Fact is, no one really knows which is why the Kola SuperDeep borehole is so important. While the Bingham County mine may be the largest manmade hole in the world, the Kola SuperDeep borehole is the deepest hole in the world!

When you look at the entrance to the Kola SuperDeep borehole, you might not be that impressed. After all, it's only 9 inches wid. But like the saying goes, you can't judge a book by its cover. And in this case the "cover" of this borehole hides a 7.5 mile hole that was dug in the 1970s.

So why was this hole even made?

Well ,it was a time of political turmoil, and while this "Space Race" was capturing the eyes of the world as we tried to set foot on the moon, another race was going on between the United States and the Soviet Union. Mainly, they wanted to see who could drill the deepest into the earth. It may have started out petty, but it became a race that would help us understand more of what's inside of our planet. The US did their drilling off the coast of Mexico in the Pacific Ocean, whereas the Soviet Union decided to dig in the Kola Peninsula. Ironically the US side of the race had to stop in 1966. The reason ? Lack of funding the Soviets kept going though, going and going until they reached 7.5 miles beneath the Earth's crust. That's 40.230 feet (12,262 meter). For the record, that's deeper than the deepest ocean on the planet. To be fair this took a long time. The Soviet drilling started in 1970, and only stopped 24 years later in 1994. Why because the extreme heat kept destroying the equipment. Drillers reached 356 degrees Fahrenheit while they had estimated it would be 212 degrees. At that heat the environment is practically liquid and they couldn't maintain the hole. All the drill bits melted and the rock layer didn't act as scientists had expected. That being said the samples that were found because of the drilling are invaluable and have not only changed what scientists know about the Earth's core, but also seismic activity and mapping. You can still see the borehole if you go to Russia, however, since 2008 it's been sealed shut, so you won't get to peek at the inside.

* Problem set:
**A)** In the Kola SuperDeep borehole text, what temperature did the drillers reach?
**B)** Write out the passage from the Kola borehole text verbatim, beginning at the words "Fact is, no" and stopping after "in the world!".
**C)** Extend the Kola SuperDeep borehole text beyond its last sentence.

Dataset entries:
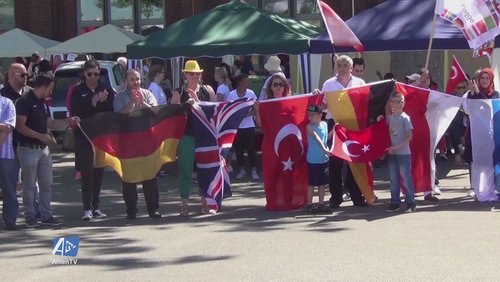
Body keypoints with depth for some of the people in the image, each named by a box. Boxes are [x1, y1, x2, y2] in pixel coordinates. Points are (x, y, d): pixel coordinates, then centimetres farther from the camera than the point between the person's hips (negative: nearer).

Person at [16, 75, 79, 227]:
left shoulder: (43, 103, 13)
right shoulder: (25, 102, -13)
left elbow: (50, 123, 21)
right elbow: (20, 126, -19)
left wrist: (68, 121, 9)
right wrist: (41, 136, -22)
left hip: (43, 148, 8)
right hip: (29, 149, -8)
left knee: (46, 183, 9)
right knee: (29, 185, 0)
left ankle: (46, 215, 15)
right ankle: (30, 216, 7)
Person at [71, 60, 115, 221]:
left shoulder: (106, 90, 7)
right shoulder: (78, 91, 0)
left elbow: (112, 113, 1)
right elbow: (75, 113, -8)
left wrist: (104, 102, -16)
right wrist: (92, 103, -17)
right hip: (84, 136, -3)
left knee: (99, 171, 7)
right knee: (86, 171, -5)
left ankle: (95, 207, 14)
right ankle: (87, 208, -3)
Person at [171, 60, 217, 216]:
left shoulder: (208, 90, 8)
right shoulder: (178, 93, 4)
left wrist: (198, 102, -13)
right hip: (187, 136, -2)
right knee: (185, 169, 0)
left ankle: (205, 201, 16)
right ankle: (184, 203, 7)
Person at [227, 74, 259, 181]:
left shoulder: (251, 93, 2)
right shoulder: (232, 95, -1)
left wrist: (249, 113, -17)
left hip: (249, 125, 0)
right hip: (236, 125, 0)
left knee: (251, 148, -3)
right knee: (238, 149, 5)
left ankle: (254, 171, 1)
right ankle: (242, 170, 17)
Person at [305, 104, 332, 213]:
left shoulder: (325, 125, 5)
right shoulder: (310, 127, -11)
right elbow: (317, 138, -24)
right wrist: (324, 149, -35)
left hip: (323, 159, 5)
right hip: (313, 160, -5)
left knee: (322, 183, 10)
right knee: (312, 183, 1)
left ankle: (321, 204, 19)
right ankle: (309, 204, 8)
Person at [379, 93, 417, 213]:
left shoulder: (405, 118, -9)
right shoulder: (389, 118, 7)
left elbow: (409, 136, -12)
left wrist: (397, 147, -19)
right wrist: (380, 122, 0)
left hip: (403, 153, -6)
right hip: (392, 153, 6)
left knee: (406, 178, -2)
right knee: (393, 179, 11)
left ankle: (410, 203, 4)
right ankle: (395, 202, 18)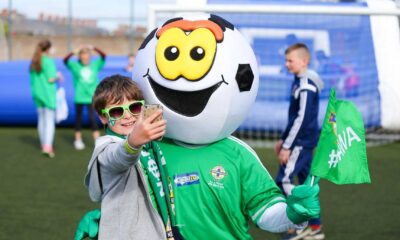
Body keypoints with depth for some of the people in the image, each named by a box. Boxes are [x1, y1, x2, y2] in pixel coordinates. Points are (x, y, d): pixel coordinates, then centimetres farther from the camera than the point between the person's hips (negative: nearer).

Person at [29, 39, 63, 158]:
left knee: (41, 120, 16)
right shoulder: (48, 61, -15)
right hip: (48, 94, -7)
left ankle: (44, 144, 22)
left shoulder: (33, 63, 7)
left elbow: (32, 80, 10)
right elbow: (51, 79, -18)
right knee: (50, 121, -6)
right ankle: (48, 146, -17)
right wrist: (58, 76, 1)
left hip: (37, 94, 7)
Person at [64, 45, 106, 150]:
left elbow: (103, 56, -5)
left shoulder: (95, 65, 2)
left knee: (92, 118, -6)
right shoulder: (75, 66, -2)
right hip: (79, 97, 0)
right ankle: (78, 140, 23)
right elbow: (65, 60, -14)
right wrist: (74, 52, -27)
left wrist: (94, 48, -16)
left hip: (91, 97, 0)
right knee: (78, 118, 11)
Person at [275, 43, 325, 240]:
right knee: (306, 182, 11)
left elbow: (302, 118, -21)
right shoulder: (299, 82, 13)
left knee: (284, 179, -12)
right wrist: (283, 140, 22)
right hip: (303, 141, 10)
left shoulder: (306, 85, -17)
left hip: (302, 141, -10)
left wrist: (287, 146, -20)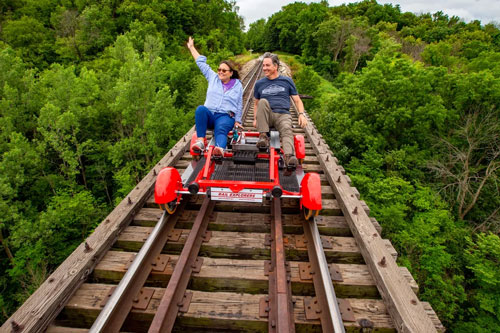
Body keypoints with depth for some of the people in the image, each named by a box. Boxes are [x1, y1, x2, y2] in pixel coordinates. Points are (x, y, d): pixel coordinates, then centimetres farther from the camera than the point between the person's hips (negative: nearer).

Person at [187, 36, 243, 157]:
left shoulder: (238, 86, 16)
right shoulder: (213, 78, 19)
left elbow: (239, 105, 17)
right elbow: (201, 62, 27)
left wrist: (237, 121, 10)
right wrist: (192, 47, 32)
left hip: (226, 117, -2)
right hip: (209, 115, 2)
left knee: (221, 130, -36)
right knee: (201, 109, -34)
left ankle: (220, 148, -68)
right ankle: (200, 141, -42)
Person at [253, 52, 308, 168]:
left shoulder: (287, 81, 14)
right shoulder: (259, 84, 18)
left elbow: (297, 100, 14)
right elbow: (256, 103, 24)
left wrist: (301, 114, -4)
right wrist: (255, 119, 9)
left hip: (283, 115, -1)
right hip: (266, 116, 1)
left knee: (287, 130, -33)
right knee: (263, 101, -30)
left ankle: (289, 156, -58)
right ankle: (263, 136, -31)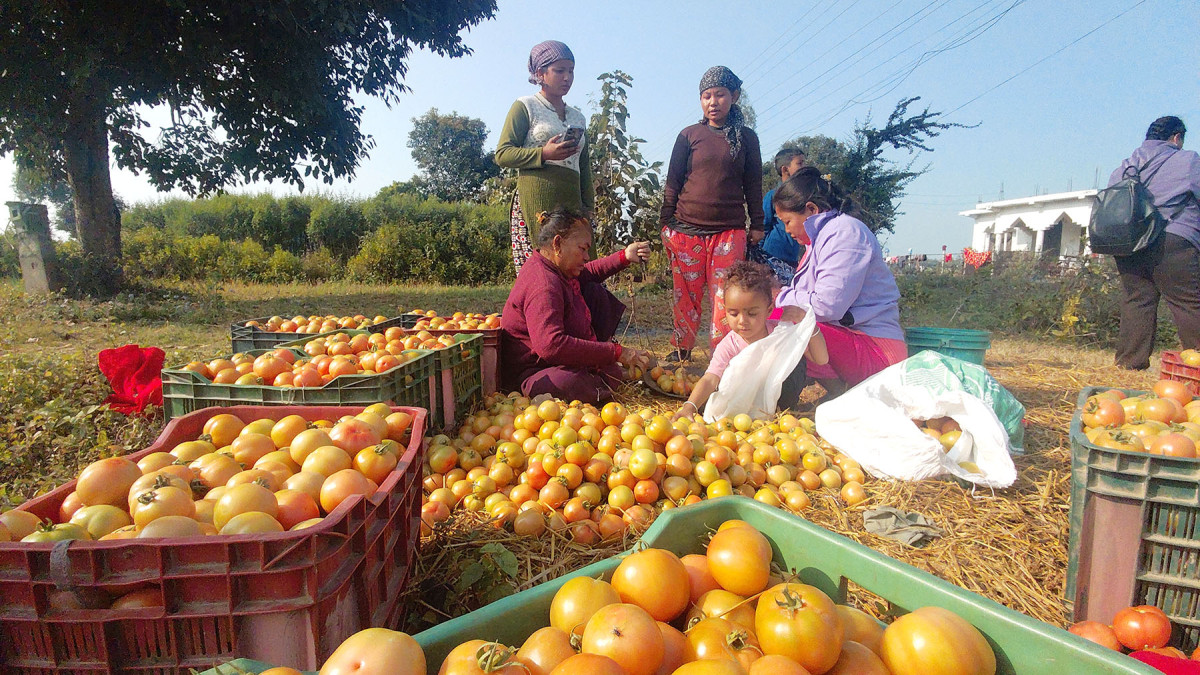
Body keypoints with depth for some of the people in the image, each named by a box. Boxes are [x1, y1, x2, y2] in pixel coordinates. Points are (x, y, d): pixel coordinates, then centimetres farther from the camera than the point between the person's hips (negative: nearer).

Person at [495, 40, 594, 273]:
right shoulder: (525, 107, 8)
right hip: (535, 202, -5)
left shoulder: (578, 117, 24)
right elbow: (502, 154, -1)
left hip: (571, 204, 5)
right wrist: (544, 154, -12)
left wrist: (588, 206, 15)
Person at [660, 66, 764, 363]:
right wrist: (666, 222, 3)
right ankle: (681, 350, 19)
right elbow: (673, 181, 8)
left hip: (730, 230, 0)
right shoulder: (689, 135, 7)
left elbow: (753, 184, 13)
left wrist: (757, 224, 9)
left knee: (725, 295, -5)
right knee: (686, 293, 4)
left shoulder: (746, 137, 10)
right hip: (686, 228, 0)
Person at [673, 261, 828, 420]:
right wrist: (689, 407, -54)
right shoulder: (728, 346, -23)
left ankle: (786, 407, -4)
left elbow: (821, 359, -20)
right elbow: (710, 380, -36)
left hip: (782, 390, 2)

* * *

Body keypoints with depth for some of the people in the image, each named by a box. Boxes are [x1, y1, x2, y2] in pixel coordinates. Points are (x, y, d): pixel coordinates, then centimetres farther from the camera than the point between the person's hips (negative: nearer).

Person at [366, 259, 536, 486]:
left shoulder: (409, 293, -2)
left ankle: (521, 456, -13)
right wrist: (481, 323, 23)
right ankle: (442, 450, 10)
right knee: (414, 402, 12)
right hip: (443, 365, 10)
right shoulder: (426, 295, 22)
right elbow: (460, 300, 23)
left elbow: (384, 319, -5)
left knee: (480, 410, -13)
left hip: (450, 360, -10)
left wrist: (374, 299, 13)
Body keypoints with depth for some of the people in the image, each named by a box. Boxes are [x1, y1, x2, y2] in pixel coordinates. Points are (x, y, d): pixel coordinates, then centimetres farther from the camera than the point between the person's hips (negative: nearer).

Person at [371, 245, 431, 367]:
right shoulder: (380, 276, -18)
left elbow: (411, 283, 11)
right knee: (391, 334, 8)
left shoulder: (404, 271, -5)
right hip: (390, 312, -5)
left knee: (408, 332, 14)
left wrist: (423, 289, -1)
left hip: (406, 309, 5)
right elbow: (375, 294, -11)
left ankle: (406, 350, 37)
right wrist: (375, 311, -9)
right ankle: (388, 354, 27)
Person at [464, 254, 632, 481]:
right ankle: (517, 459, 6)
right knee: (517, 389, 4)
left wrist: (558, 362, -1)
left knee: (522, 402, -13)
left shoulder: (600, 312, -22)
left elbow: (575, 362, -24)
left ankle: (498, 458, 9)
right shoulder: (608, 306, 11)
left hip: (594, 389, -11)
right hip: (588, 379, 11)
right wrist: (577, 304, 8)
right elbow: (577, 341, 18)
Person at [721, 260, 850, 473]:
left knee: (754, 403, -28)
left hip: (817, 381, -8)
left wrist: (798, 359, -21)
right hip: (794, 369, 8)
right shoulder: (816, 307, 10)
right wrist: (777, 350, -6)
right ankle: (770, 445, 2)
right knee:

* * *

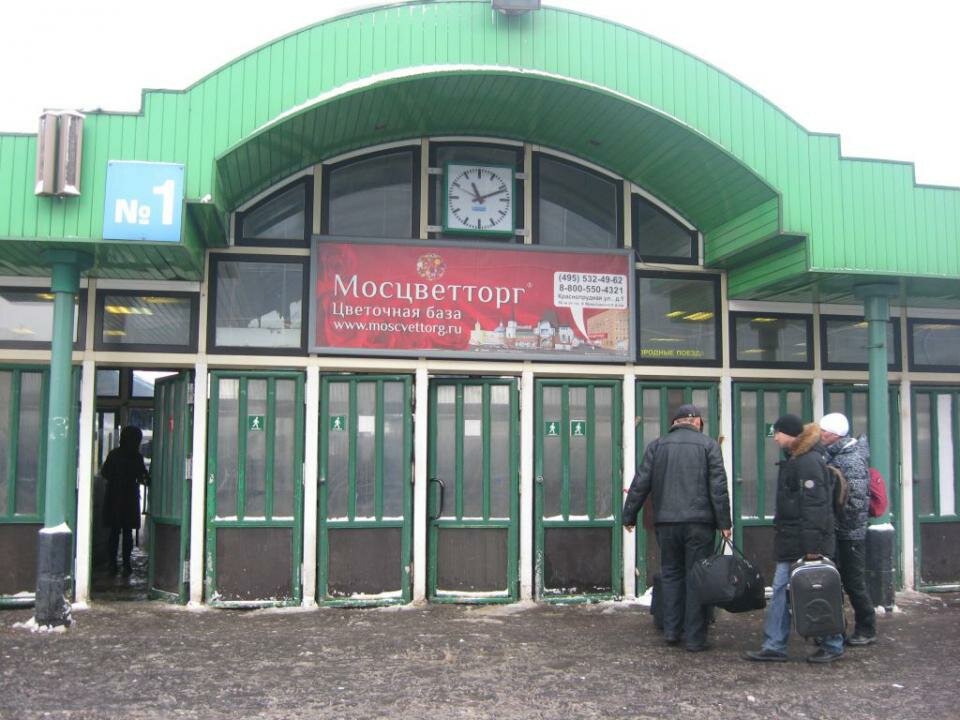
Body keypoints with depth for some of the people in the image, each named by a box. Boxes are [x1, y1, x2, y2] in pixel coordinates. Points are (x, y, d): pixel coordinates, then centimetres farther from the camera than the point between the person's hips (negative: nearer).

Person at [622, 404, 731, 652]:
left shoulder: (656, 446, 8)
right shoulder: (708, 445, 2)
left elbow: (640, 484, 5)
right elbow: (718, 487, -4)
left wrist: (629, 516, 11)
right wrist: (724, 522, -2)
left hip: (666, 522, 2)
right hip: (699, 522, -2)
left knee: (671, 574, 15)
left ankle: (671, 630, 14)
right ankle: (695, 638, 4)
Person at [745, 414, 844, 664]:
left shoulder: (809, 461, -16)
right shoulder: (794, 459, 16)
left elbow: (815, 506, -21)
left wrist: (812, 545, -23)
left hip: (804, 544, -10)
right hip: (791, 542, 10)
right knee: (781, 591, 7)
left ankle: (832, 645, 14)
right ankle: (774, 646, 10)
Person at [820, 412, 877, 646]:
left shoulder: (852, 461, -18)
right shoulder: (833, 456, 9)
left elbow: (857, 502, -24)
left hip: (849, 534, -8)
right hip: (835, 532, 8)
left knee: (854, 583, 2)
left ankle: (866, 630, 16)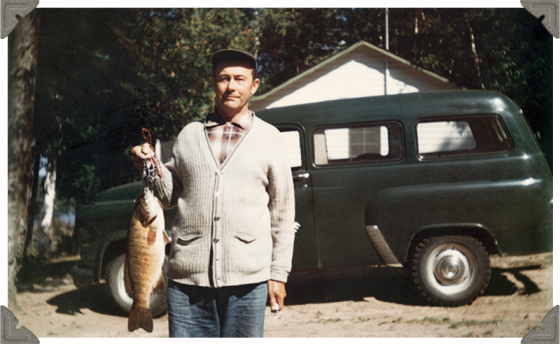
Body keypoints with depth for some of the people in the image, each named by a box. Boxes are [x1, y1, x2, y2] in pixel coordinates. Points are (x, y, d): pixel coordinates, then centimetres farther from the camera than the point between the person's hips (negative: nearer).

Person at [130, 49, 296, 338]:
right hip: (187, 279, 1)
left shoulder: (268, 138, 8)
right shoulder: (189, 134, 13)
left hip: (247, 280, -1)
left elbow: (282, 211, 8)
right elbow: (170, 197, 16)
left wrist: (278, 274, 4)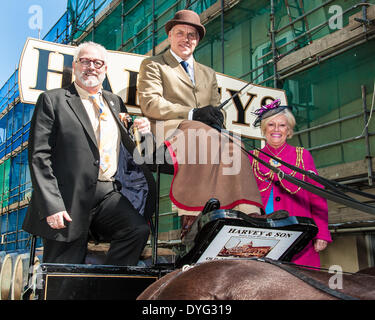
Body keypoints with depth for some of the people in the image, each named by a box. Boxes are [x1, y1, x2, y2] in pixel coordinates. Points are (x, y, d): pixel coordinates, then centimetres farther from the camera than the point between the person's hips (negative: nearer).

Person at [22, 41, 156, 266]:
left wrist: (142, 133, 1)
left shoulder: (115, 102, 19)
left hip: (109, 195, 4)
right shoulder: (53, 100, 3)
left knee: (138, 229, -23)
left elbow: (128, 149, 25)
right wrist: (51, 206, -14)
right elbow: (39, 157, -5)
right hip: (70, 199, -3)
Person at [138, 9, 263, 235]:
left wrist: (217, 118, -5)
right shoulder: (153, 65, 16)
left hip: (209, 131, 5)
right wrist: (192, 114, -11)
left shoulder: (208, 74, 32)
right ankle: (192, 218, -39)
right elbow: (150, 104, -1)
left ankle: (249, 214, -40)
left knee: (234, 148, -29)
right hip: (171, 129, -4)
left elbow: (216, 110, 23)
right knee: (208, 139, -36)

* Answers to each task:
**A)** 356 degrees Fahrenheit.

**B)**
Fact is, no one really knows which is why the Kola SuperDeep borehole is so important. While the Bingham County mine may be the largest manmade hole in the world, the Kola SuperDeep borehole is the deepest hole in the world!

**C)**
Now many international teams and oil and gas companies are also drilling deep. The Chikyu a Japanese drill ship, claims the record for the deepest offshore hole drilled for scientific purposes. They are now at about 10,000 feet (2 miles below the seafloor). Now known as the Integrated Ocean Drilling Program they are hoping to break all previous records and are expecting to spend around $1 billion dollars!!